Regioselectivity of bromination of alkenes

Question

Recently, in my chemistry lesson, we were discussing the mechanism of the bromination of alkenes. The teacher brought up the involvement of the cyclic bromonium intermediate. She also mentioned that the nucleophile attacks the more substituted carbon atom in the bromonium ion. However, this raised many questions among my classmates. Firstly, based on steric reasons, the nucleophile is more likely to attack the less-substituted carbon since there is less hindrance. Hearing this, the teacher then said that the reason for the preference is based on electronic factors. However, this makes little sense as well, considering that the presence of more alkyl groups will decrease the partial positive charge on the more substituted carbon, making it less attractive to the nucleophile (be it $\ce {Br^-}$ or $\ce {H2O}$).

I went to seek clarification by looking at more authoritative texts, such as Advanced Organic Chemistry: Part A: Structure and Mechanisms by Carey and Sundberg, as well as Guidebook to Mechanism in Organic Chemistry by Peter Sykes. However, they were citing very weird reasons that were not very intuitive. Here are some extracts from relevant chapters of the two texts:

From the former,

Unsymmetrical alkenes nevertheless follow the Markovnikov rule because the partial positive charge that develops is located predominantly at the carbon that is better able to accommodate an electron deficiency...

From the latter,

With an unsymmetrical alkene, e.g. 2-methylpropene (32), the more heavily alkyl-substituted carbon will therefore be preferentially attacked by the residual nucleophile, $\ce {Cl^-}$.

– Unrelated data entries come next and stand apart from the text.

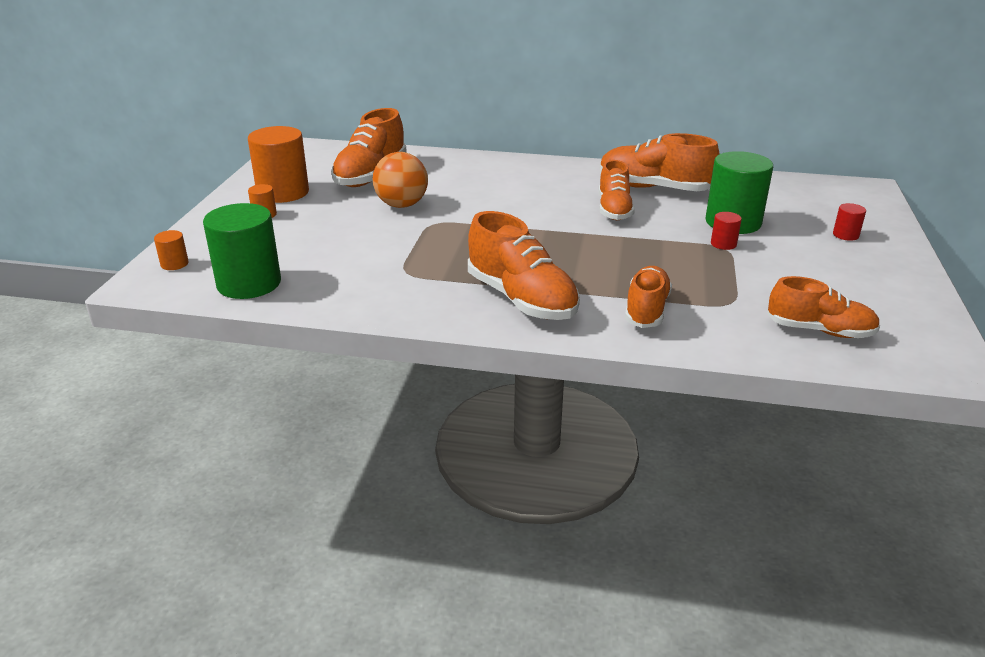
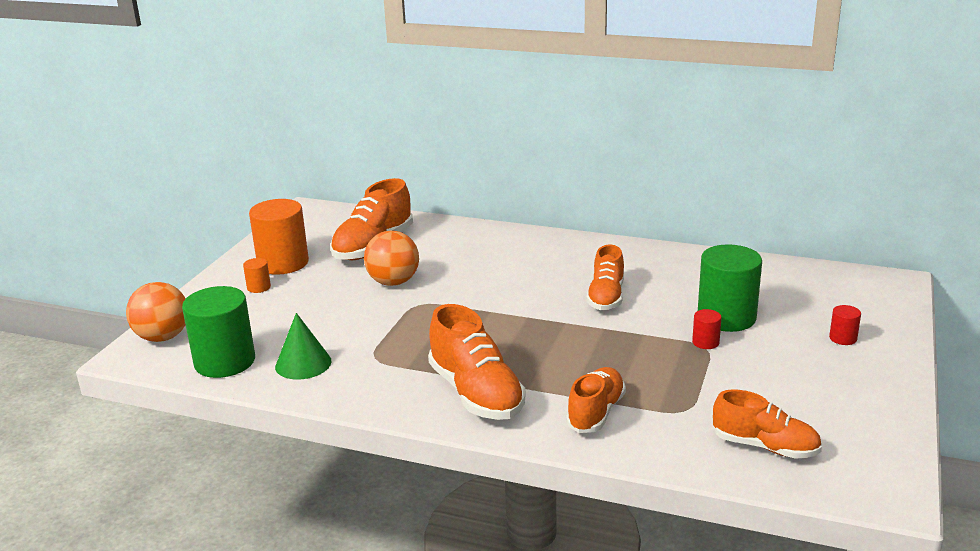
camera: 10 degrees right, 5 degrees down
orange cylinder [154,230,189,270] -> orange ball [126,282,186,342]
orange shoe [600,133,719,191] -> none
none -> green cone [275,313,332,379]

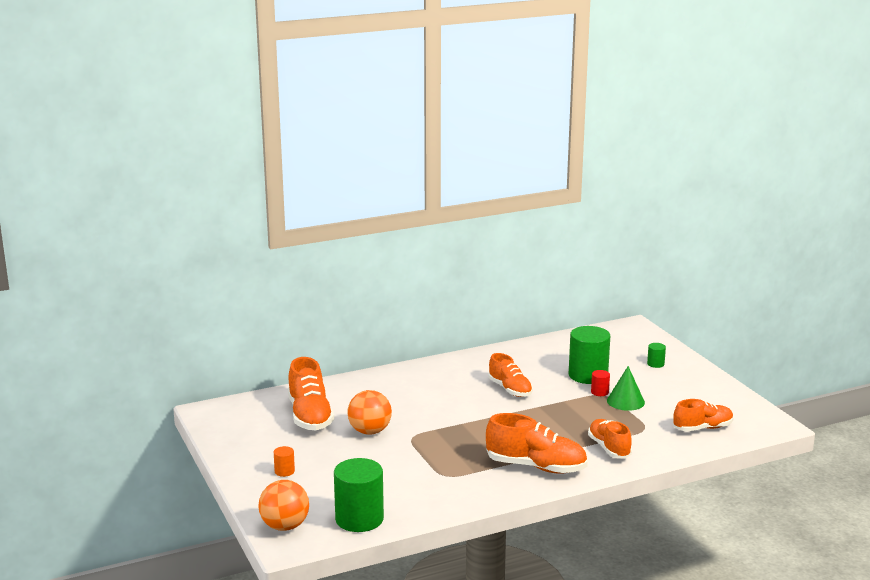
camera: 45 degrees left, 5 degrees down
orange cylinder [249,199,309,275] -> none
green cone [275,313,332,379] -> green cone moved to [607,366,645,411]
red cylinder [829,305,861,345] -> green cylinder [647,343,666,368]

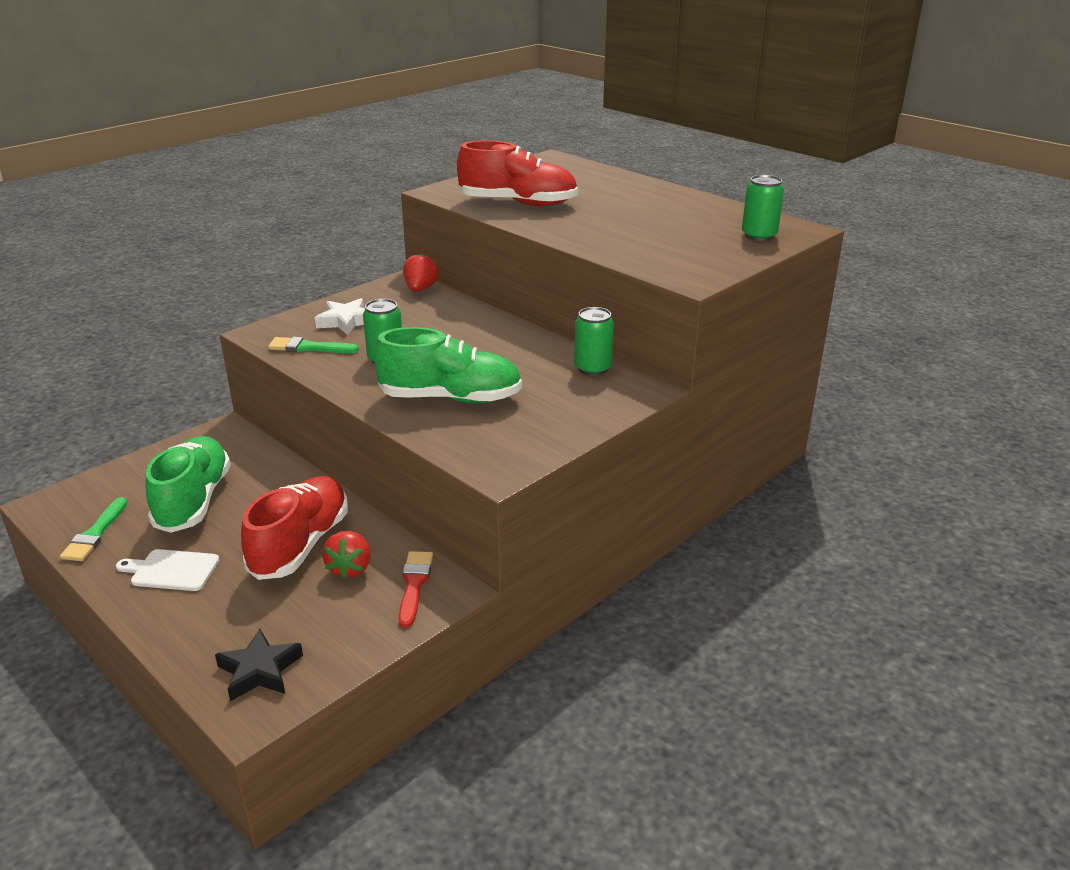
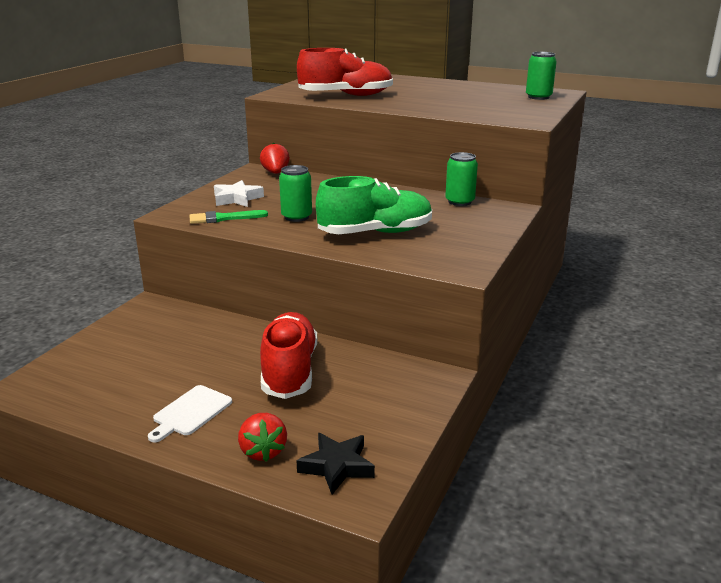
camera: 20 degrees left, 5 degrees down
green brush [60,497,127,561] -> none
white cutting board [116,549,220,591] -> white cutting board turned 45 degrees counterclockwise [148,385,232,442]
green shoe [145,436,231,533] -> none
red strawberry [322,531,371,579] -> red strawberry moved to [238,413,287,462]
red brush [399,551,433,628] -> none

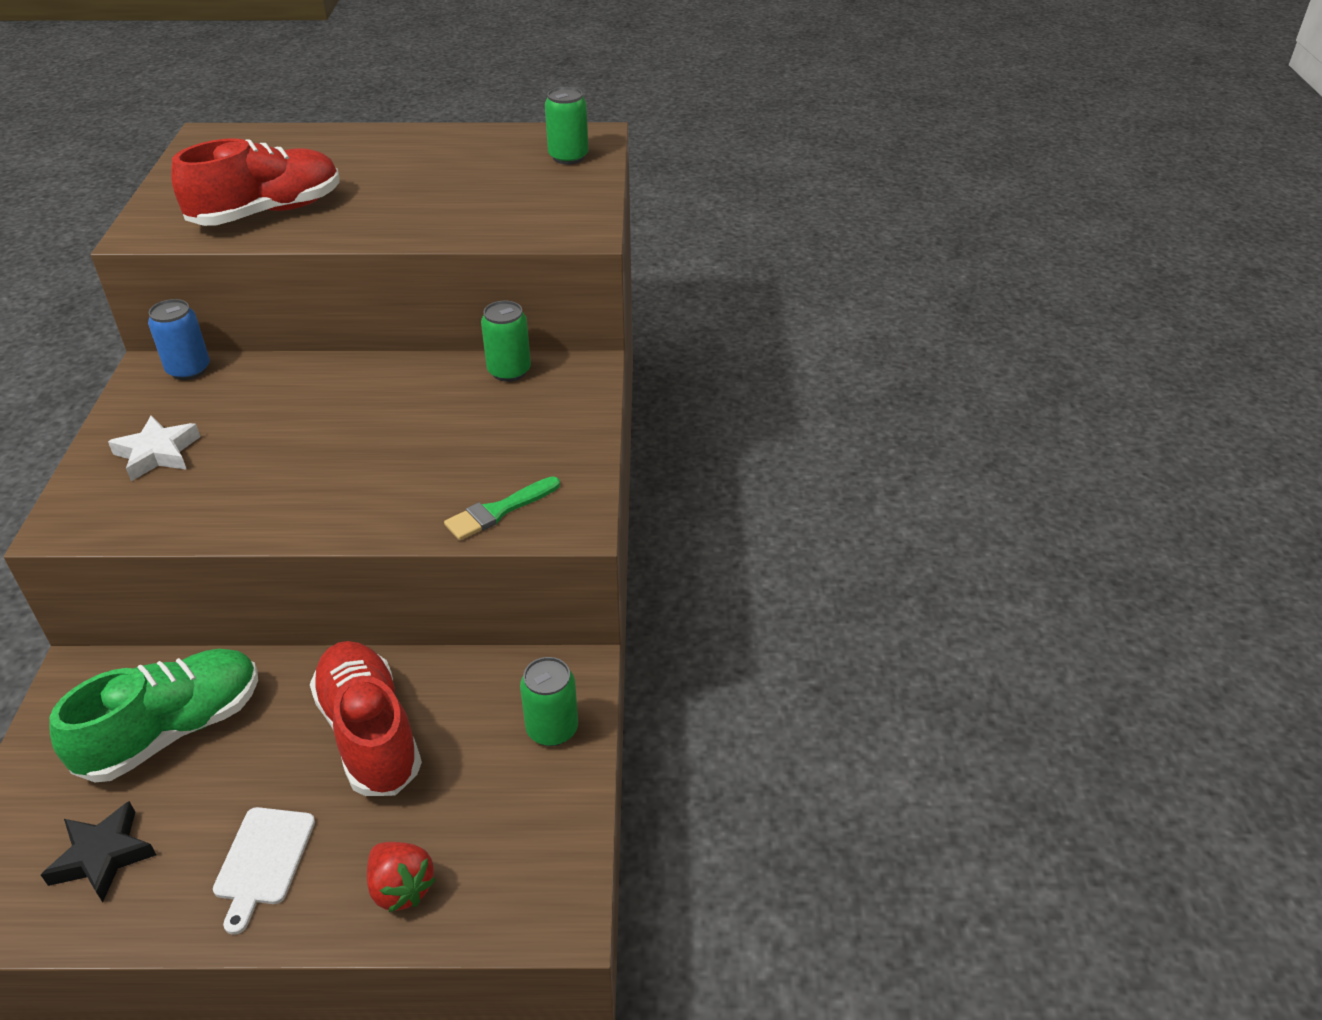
camera: 25 degrees left, 15 degrees up
green brush [189,210,268,224] -> green brush moved to [444,476,560,540]
red strawberry [260,143,290,174] -> blue can [148,299,210,380]
green can [279,165,312,222] -> green can moved to [520,657,578,746]
black star [297,433,375,495] -> black star moved to [41,801,156,902]
green shoe [316,176,432,234] -> green shoe moved to [49,649,258,783]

Why do the alkyl groups result in greater cationic character when they are in fact, electron releasing?

Answer 1

With bromination, the first step is the formation of an adduct complex, which can be explained that the π-bond polarises the dibromide. The next step is the formation of the bromonium ion, which carries an overall positive charge. A symmetry-changing induction like substituents will always result in asymmetric carbon-bromine bond lengths in the bromonium ion. Since it is a cation, similar rules for the stability/instability as for carbocations apply. Therefore the higher substituted carbon will have the longer $\ce{C-Br}$ bond length, and the higher charge (more positive/less negative). This makes it a better target for the residual nucleophile $\ce{Br-}$ to attack there.

Here is the bromonium ion for the reaction $$ \ce{\underset{alkene}{H3C-CH=CH2} + Br2 -> [\underset{bromonium ion}{H3C-CH(Br)CH2}]+ + Br- -> \underset{$trans-$alkane}{H3C-CHBr-CH2Br}} $$ calculated at the DF-b97d3/def2-SVP level of theory, charges with NBO6, to illustrate the concept:

Additionally the HOMO has the higher coefficient at the lesser substituted carbon, while the LUMO has the higher coefficient at the higher substituted carbon.

From this, you can see that both quotes from the textbooks are correct.